The Asiatic Petroleum Company began suit in the Court of Claims against the United States for the recovery of more than $100,000 due on the purchase price of fuel oil sold by the company for the use of the Navy. The defendant admitted the claim but interposed a counterclaim for the same amount, alleged to be due and owing to the Philippine Government as customs duties on oil under this contract. In the Philippines the Tariff Act in force was the Act of Congress of August 5, 1909, which was silent on the question. It was the holding of the Court of Claims that this Act of Congress did not require the United States to pay duty on oil owned by it and imported into the Philippine Islands for use in the Military or Naval Establishments. The court said: "The purpose of the statute providing for customs duties on importations into the Philippine Islands was to provide revenue for the use of the Philippine Government, for the protection, and partial support of which the United States held itself responsible. It is inconceivable that Congress in the enactment of the said statute should have intended that the United States would be required to pay duty on its own imported into the Philippine Islands, for its own use, in supplying its Navy vessels used in the protection of the Philippine Government, as well as for the maintenance of its own Military and Naval Establishments in the national defense." (Asiatic Petroleum Co. v. U. S. [1928], 65 Ct. of Cl. Rep., 100.)
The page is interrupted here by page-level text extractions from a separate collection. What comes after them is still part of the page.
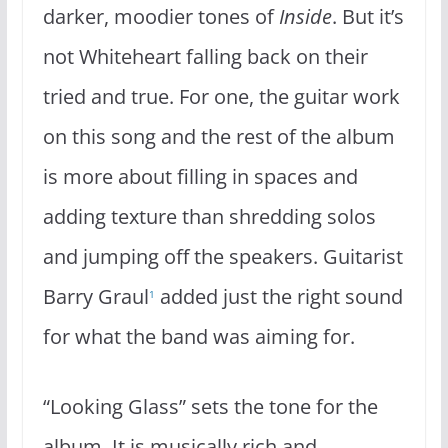
darker, moodier tones of
Inside
. But it’s
not Whiteheart falling back on their
tried and true. For one, the guitar work
on this song and the rest of the album
is more about filling in spaces and
adding texture than shredding solos
and jumping off the speakers. Guitarist
Barry Graul
added just the right sound
1
for what the band was aiming for.
“Looking Glass” sets the tone for the
album. It is musically rich and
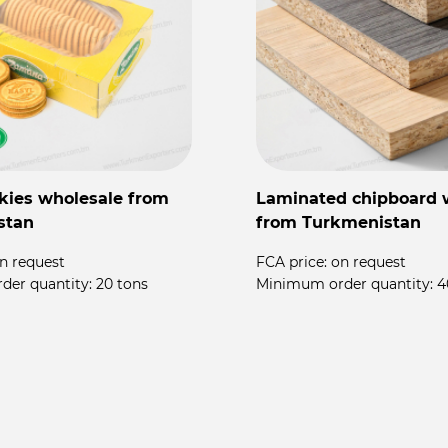
kies wholesale from
Laminated chipboard 
stan
from Turkmenistan
n request
FCA price:
on request
der quantity:
20 tons
Minimum order quantity:
4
We sustain the first, second, third, and fifth errors assigned, going to the proposition that the lower court erred is not deciding that sales made in the Philippines to the United States Army and the United States Navy are made to instrumentalities of the United States Government, and, therefore, are not subject to tax by the Philippine Government. This holding makes unnecessary any reference to the fourth error assigned, relating to the additional question having to do with the contract with the United States Navy, and to the point that this question was not mentioned in the protest filed with the Bureau of Internal Revenue and so may not be raised on appeal. It is sufficient to state that, in our opinion, the assessment and collection by the Philippine Government of the tax on sales of merchandise made in the Philippines to the United States Army and the United States Navy is illegal.

Judgment reversed, and the record ordered returned to the court of origin for further proceedings, without express finding as to costs in either instance.

Avanceña, C.J., Johnson, Street, Villamor, Ostrand, Johns, Romualdez and Villa-Real, JJ., concur.